=== Section Start ===

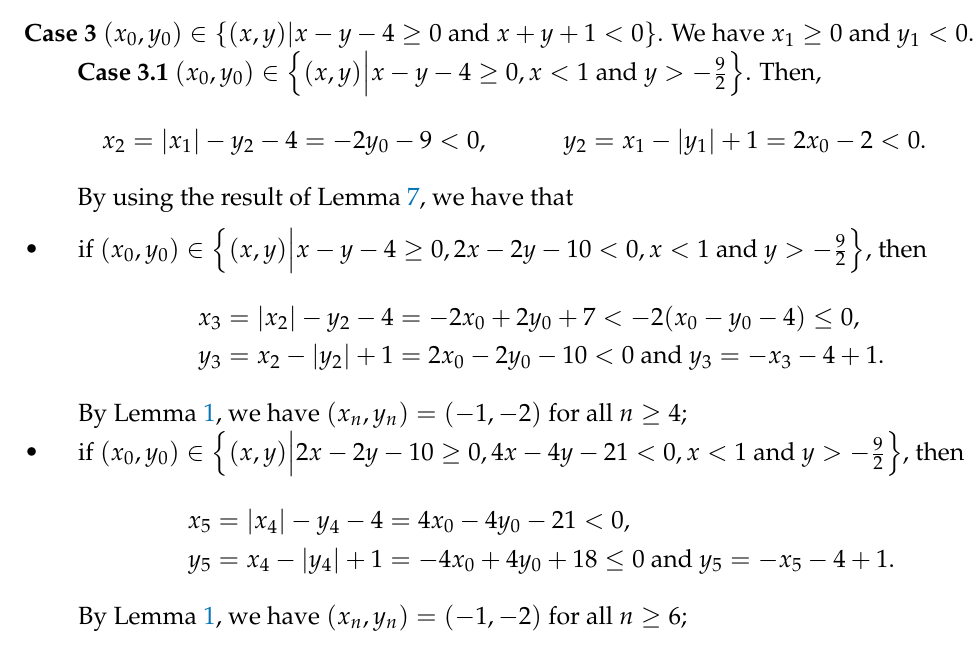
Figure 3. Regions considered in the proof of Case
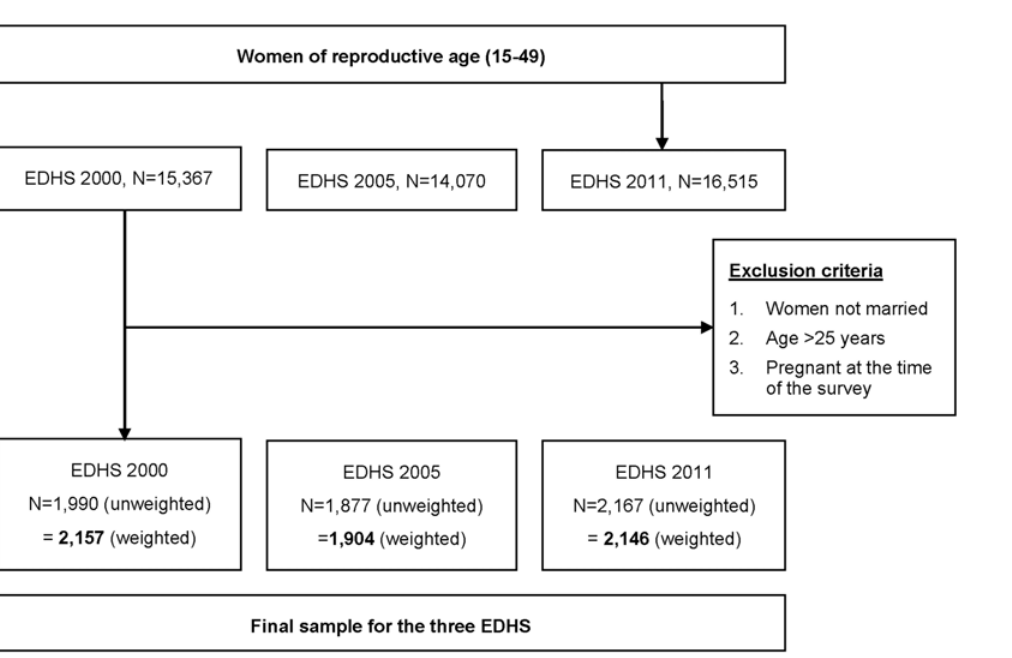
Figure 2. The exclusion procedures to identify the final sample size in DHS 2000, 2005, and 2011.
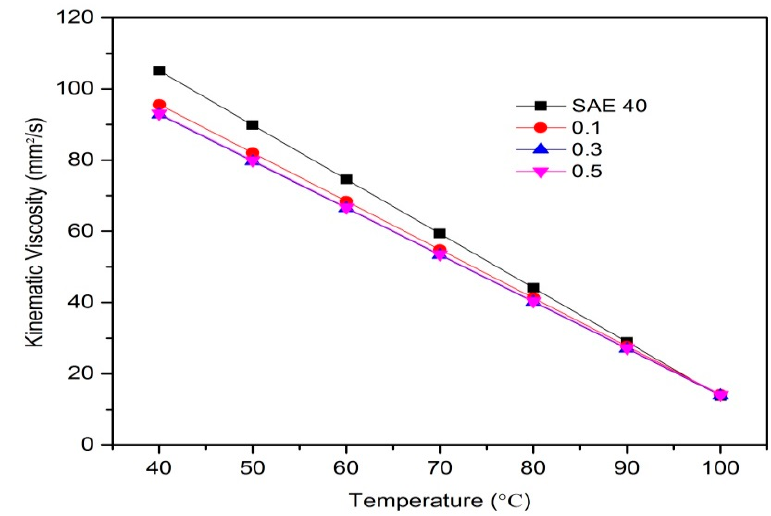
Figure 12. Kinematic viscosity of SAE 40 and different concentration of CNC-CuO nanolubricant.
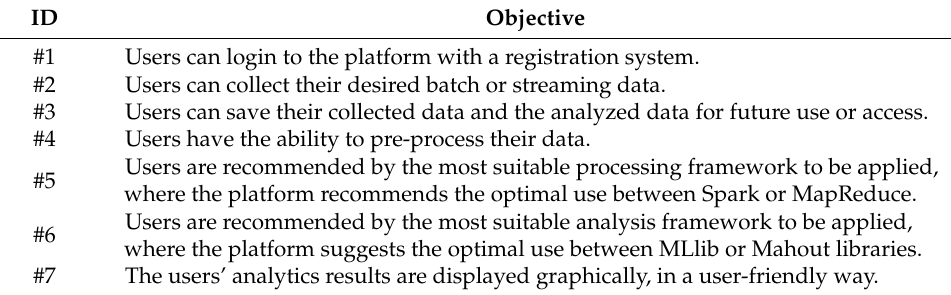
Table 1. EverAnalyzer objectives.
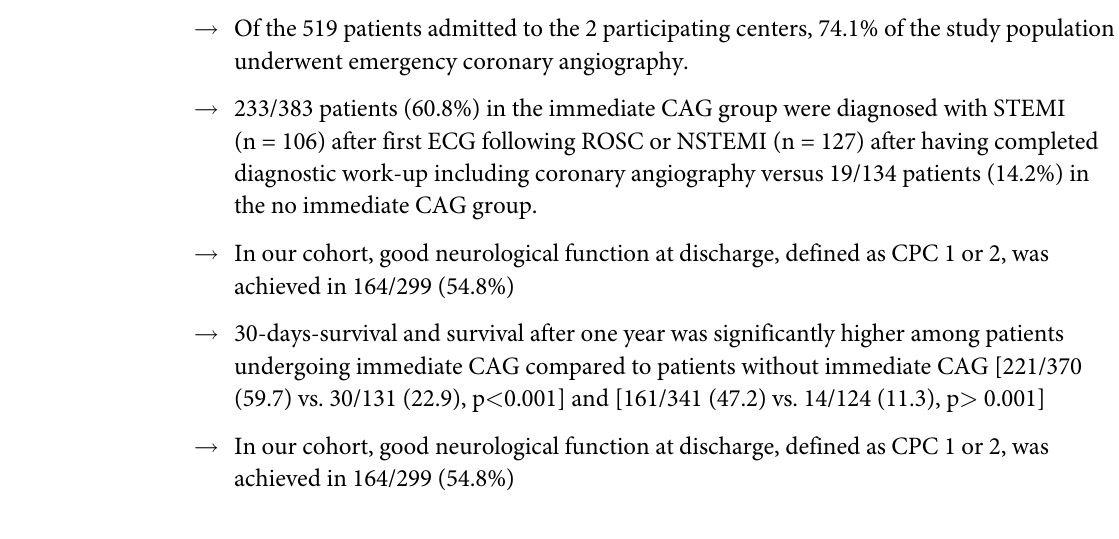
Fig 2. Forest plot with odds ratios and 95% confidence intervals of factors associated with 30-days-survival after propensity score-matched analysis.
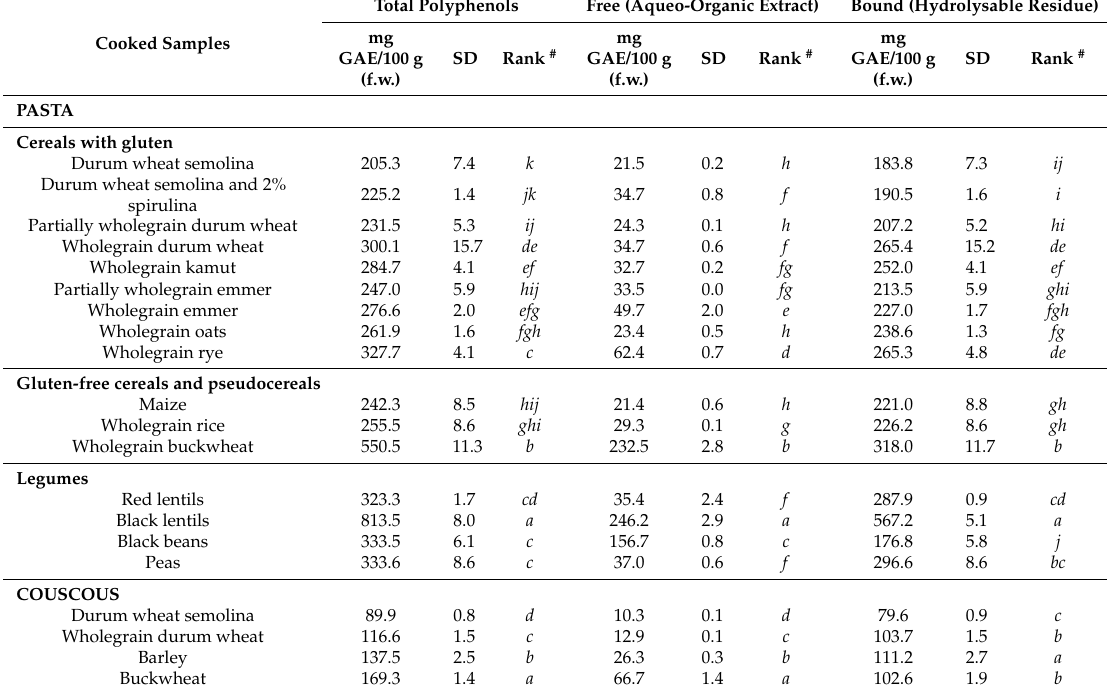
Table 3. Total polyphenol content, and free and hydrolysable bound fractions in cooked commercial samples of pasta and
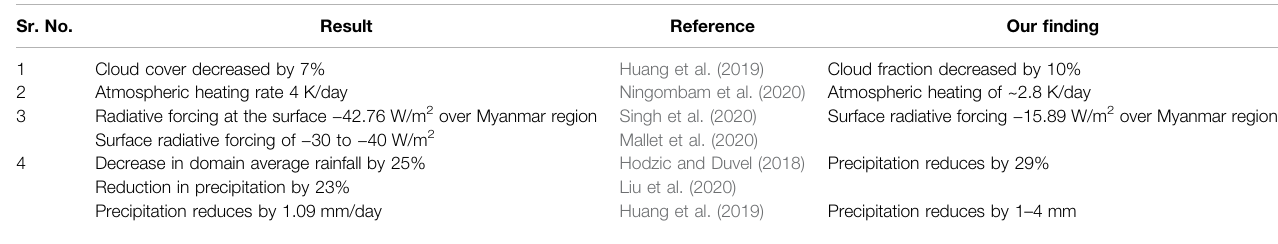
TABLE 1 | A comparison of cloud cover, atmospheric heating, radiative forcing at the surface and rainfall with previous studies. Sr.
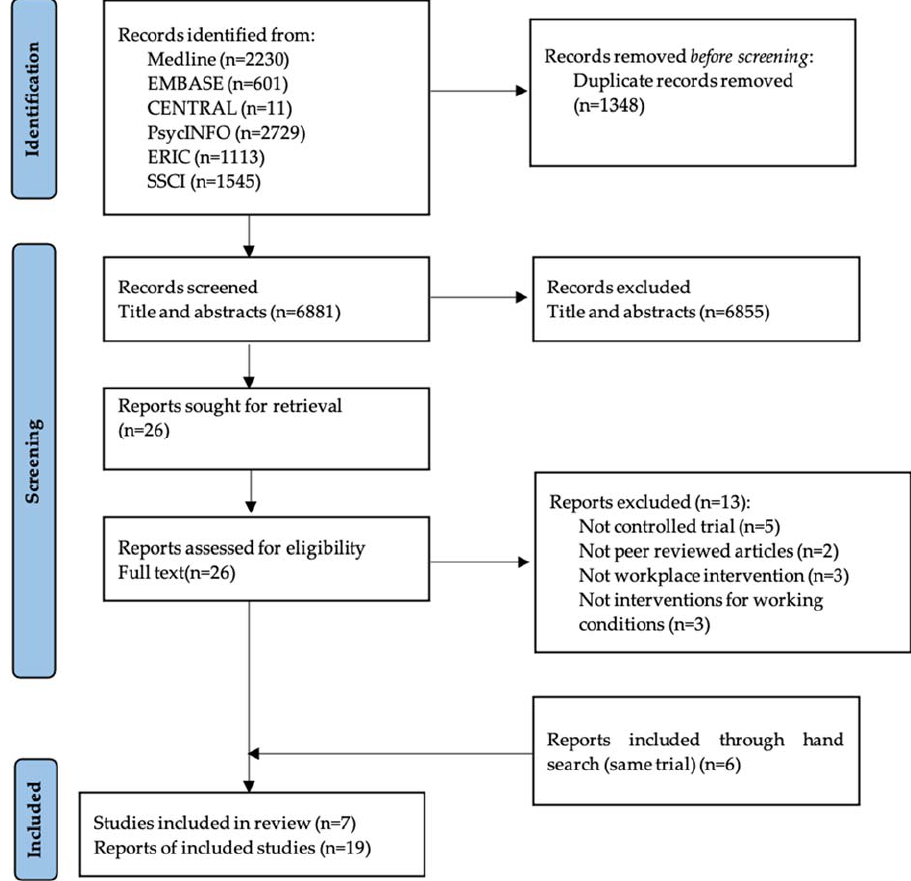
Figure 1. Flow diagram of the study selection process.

=== Section End ===

■ REQUIRED ACTION
Pictures must be left out. Repeat exactly the lines from the one containing "Table 3. Total" through the final line of the data.

■ SOLUTION
Table 3. Total polyphenol content, and free and hydrolysable bound fractions in cooked commercial samples of pasta and
TABLE 1 | A comparison of cloud cover, atmospheric heating, radiative forcing at the surface and rainfall with previous studies. Sr.
Figure 1. Flow diagram of the study selection process.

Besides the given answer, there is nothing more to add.